**Your objective:** Swap every "Friday" in the rows below for "Thursday" and copy them out with everything else unchanged.

━━ Data supplied

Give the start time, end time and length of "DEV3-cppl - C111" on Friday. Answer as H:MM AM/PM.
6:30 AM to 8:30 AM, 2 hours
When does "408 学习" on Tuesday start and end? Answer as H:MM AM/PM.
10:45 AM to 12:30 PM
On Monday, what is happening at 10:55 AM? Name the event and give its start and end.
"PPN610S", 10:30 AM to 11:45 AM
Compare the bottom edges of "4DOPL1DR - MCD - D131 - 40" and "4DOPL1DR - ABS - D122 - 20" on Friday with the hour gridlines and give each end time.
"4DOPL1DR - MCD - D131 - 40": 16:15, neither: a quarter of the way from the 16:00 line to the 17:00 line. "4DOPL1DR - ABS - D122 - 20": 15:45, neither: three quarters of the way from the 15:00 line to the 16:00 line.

━━━━

**Answer in full:**
Give the start time, end time and length of "DEV3-cppl - C111" on Thursday. Answer as H:MM AM/PM.
6:30 AM to 8:30 AM, 2 hours
When does "408 学习" on Tuesday start and end? Answer as H:MM AM/PM.
10:45 AM to 12:30 PM
On Monday, what is happening at 10:55 AM? Name the event and give its start and end.
"PPN610S", 10:30 AM to 11:45 AM
Compare the bottom edges of "4DOPL1DR - MCD - D131 - 40" and "4DOPL1DR - ABS - D122 - 20" on Thursday with the hour gridlines and give each end time.
"4DOPL1DR - MCD - D131 - 40": 16:15, neither: a quarter of the way from the 16:00 line to the 17:00 line. "4DOPL1DR - ABS - D122 - 20": 15:45, neither: three quarters of the way from the 15:00 line to the 16:00 line.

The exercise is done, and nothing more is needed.